(Stored data)
====
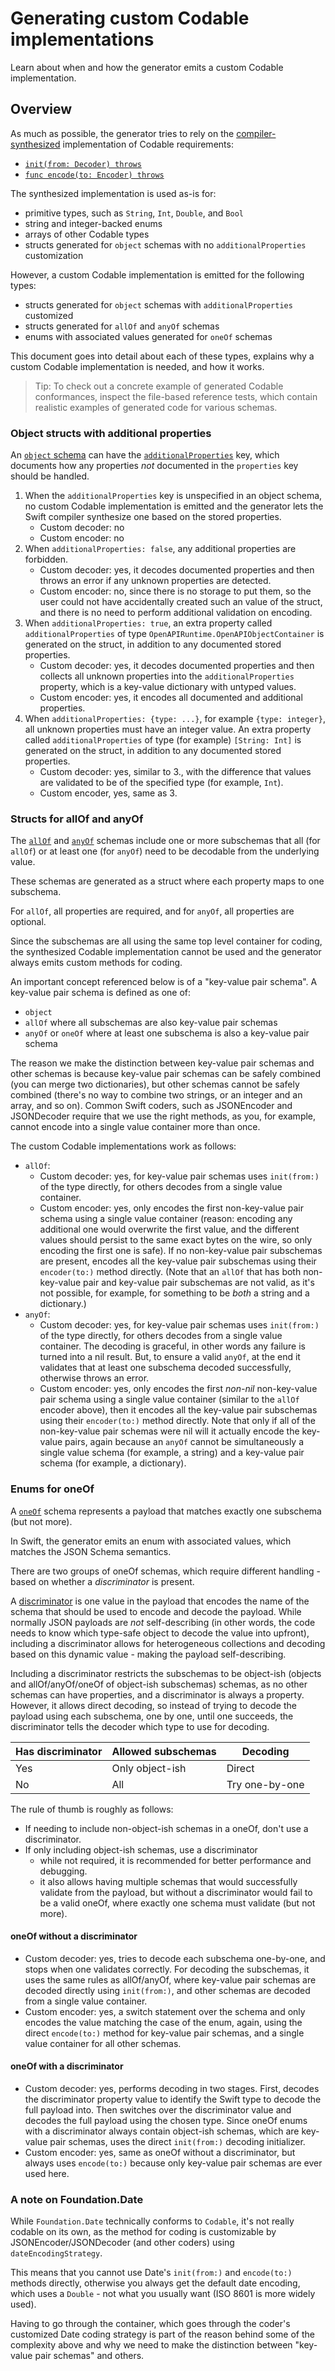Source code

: # Generating custom Codable implementations

Learn about when and how the generator emits a custom Codable implementation.

## Overview

As much as possible, the generator tries to rely on the [compiler-synthesized](https://developer.apple.com/documentation/foundation/archives_and_serialization/encoding_and_decoding_custom_types#2904055) implementation of Codable requirements:
- [`init(from: Decoder) throws`](https://developer.apple.com/documentation/swift/decodable/init(from:)-8ezpn)
- [`func encode(to: Encoder) throws`](https://developer.apple.com/documentation/swift/encodable/encode(to:)-7ibwv)

The synthesized implementation is used as-is for:
- primitive types, such as `String`, `Int`, `Double`, and `Bool`
- string and integer-backed enums
- arrays of other Codable types
- structs generated for `object` schemas with no `additionalProperties` customization

However, a custom Codable implementation is emitted for the following types:
- structs generated for `object` schemas with `additionalProperties` customized
- structs generated for `allOf` and `anyOf` schemas
- enums with associated values generated for `oneOf` schemas

This document goes into detail about each of these types, explains why a custom Codable implementation is needed, and how it works.

> Tip: To check out a concrete example of generated Codable conformances, inspect the file-based reference tests, which contain realistic examples of generated code for various schemas. 

### Object structs with additional properties

An [`object` schema](https://datatracker.ietf.org/doc/html/draft-bhutton-json-schema-00#section-4.2.1) can have the [`additionalProperties`](https://datatracker.ietf.org/doc/html/draft-bhutton-json-schema-00#section-10.3.2.3) key, which documents how any properties _not_ documented in the `properties` key should be handled.

1. When the `additionalProperties` key is unspecified in an object schema, no custom Codable implementation is emitted and the generator lets the Swift compiler synthesize one based on the stored properties.
    - Custom decoder: no
    - Custom encoder: no
2. When `additionalProperties: false`, any additional properties are forbidden.
    - Custom decoder: yes, it decodes documented properties and then throws an error if any unknown properties are detected.
    - Custom encoder: no, since there is no storage to put them, so the user could not have accidentally created such an value of the struct, and there is no need to perform additional validation on encoding.
3. When `additionalProperties: true`, an extra property called `additionalProperties` of type `OpenAPIRuntime.OpenAPIObjectContainer` is generated on the struct, in addition to any documented stored properties.
    - Custom decoder: yes, it decodes documented properties and then collects all unknown properties into the `additionalProperties` property, which is a key-value dictionary with untyped values.
    - Custom encoder: yes, it encodes all documented and additional properties.
4. When `additionalProperties: {type: ...}`, for example `{type: integer}`, all unknown properties must have an integer value. An extra property called `additionalProperties` of type (for example) `[String: Int]` is generated on the struct, in addition to any documented stored properties.
    - Custom decoder: yes, similar to 3., with the difference that values are validated to be of the specified type (for example, `Int`).
    - Custom encoder, yes, same as 3.

### Structs for allOf and anyOf

The [`allOf`](https://datatracker.ietf.org/doc/html/draft-bhutton-json-schema-00#section-10.2.1.1) and [`anyOf`](https://datatracker.ietf.org/doc/html/draft-bhutton-json-schema-00#section-10.2.1.2) schemas include one or more subschemas that all (for `allOf`) or at least one (for `anyOf`) need to be decodable from the underlying value.

These schemas are generated as a struct where each property maps to one subschema.

For `allOf`, all properties are required, and for `anyOf`, all properties are optional.

Since the subschemas are all using the same top level container for coding, the synthesized Codable implementation cannot be used and the generator always emits custom methods for coding.

An important concept referenced below is of a "key-value pair schema". A key-value pair schema is defined as one of:
- `object`
- `allOf` where all subschemas are also key-value pair schemas
- `anyOf` or `oneOf` where at least one subschema is also a key-value pair schema

The reason we make the distinction between key-value pair schemas and other schemas is because key-value pair schemas can be safely combined (you can merge two dictionaries), but other schemas cannot be safely combined (there's no way to combine two strings, or an integer and an array, and so on). Common Swift coders, such as JSONEncoder and JSONDecoder require that we use the right methods, as you, for example, cannot encode into a single value container more than once.

The custom Codable implementations work as follows:

- `allOf`:
    - Custom decoder: yes, for key-value pair schemas uses `init(from:)` of the type directly, for others decodes from a single value container.
    - Custom encoder: yes, only encodes the first non-key-value pair schema using a single value container (reason: encoding any additional one would overwrite the first value, and the different values should persist to the same exact bytes on the wire, so only encoding the first one is safe). If no non-key-value pair subschemas are present, encodes all the key-value pair subschemas using their `encoder(to:)` method directly. (Note that an `allOf` that has both non-key-value pair and key-value pair subschemas are not valid, as it's not possible, for example, for something to be _both_ a string and a dictionary.)
- `anyOf`:
    - Custom decoder: yes, for key-value pair schemas uses `init(from:)` of the type directly, for others decodes from a single value container. The decoding is graceful, in other words any failure is turned into a nil result. But, to ensure a valid `anyOf`, at the end it validates that at least one subschema decoded successfully, otherwise throws an error.
    - Custom encoder: yes, only encodes the first _non-nil_ non-key-value pair schema using a single value container (similar to the `allOf` encoder above), then it encodes all the key-value pair subschemas using their `encoder(to:)` method directly. Note that only if all of the non-key-value pair schemas were nil will it actually encode the key-value pairs, again because an `anyOf` cannot be simultaneously a single value schema (for example, a string) and a key-value pair schema (for example, a dictionary). 

### Enums for oneOf

A [`oneOf`](https://datatracker.ietf.org/doc/html/draft-bhutton-json-schema-00#section-10.2.1.3) schema represents a payload that matches exactly one subschema (but not more).

In Swift, the generator emits an enum with associated values, which matches the JSON Schema semantics.

There are two groups of oneOf schemas, which require different handling - based on whether a _discriminator_ is present.

A [discriminator](https://github.com/OAI/OpenAPI-Specification/blob/main/versions/3.1.0.md#discriminator-object) is one value in the payload that encodes the name of the schema that should be used to encode and decode the payload. While normally JSON payloads are _not_ self-describing (in other words, the code needs to know which type-safe object to decode the value into upfront), including a discriminator allows for heterogeneous collections and decoding based on this dynamic value - making the payload self-describing.

Including a discriminator restricts the subschemas to be object-ish (objects and allOf/anyOf/oneOf of object-ish subschemas) schemas, as no other schemas can have properties, and a discriminator is always a property. However, it allows direct decoding, so instead of trying to decode the payload using each subschema, one by one, until one succeeds, the discriminator tells the decoder which type to use for decoding.

| Has discriminator | Allowed subschemas | Decoding |
| ----------------- | ------------------ | -------- |
| Yes | Only object-ish | Direct |
| No | All | Try one-by-one |

The rule of thumb is roughly as follows:
- If needing to include non-object-ish schemas in a oneOf, don't use a discriminator.
- If only including object-ish schemas, use a discriminator
    - while not required, it is recommended for better performance and debugging.
    - it also allows having multiple schemas that would successfully validate from the payload, but without a discriminator would fail to be a valid oneOf, where exactly one schema must validate (but not more).

#### oneOf without a discriminator

- Custom decoder: yes, tries to decode each subschema one-by-one, and stops when one validates correctly. For decoding the subschemas, it uses the same rules as allOf/anyOf, where key-value pair schemas are decoded directly using `init(from:)`, and other schemas are decoded from a single value container.
- Custom encoder: yes, a switch statement over the schema and only encodes the value matching the case of the enum, again, using the direct `encode(to:)` method for key-value pair schemas, and a single value container for all other schemas.

#### oneOf with a discriminator

- Custom decoder: yes, performs decoding in two stages. First, decodes the discriminator property value to identify the Swift type to decode the full payload into. Then switches over the discriminator value and decodes the full payload using the chosen type. Since oneOf enums with a discriminator always contain object-ish schemas, which are key-value pair schemas, uses the direct `init(from:)` decoding initializer.
- Custom encoder: yes, same as oneOf without a discriminator, but always uses `encode(to:)` because only key-value pair schemas are ever used here.

### A note on Foundation.Date

While `Foundation.Date` technically conforms to `Codable`, it's not really codable on its own, as the method for coding is customizable by JSONEncoder/JSONDecoder (and other coders) using `dateEncodingStrategy`.

This means that you cannot use Date's `init(from:)` and `encode(to:)` methods directly, otherwise you always get the default date encoding, which uses a `Double` - not what you usually want (ISO 8601 is more widely used).

Having to go through the container, which goes through the coder's customized Date coding strategy is part of the reason behind some of the complexity above and why we need to make the distinction between "key-value pair schemas" and others.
====
> [Exercise aim]
Show every line from the entries above in which the word "follows" appears.

> [Your response]
The custom Codable implementations work as follows:
The rule of thumb is roughly as follows:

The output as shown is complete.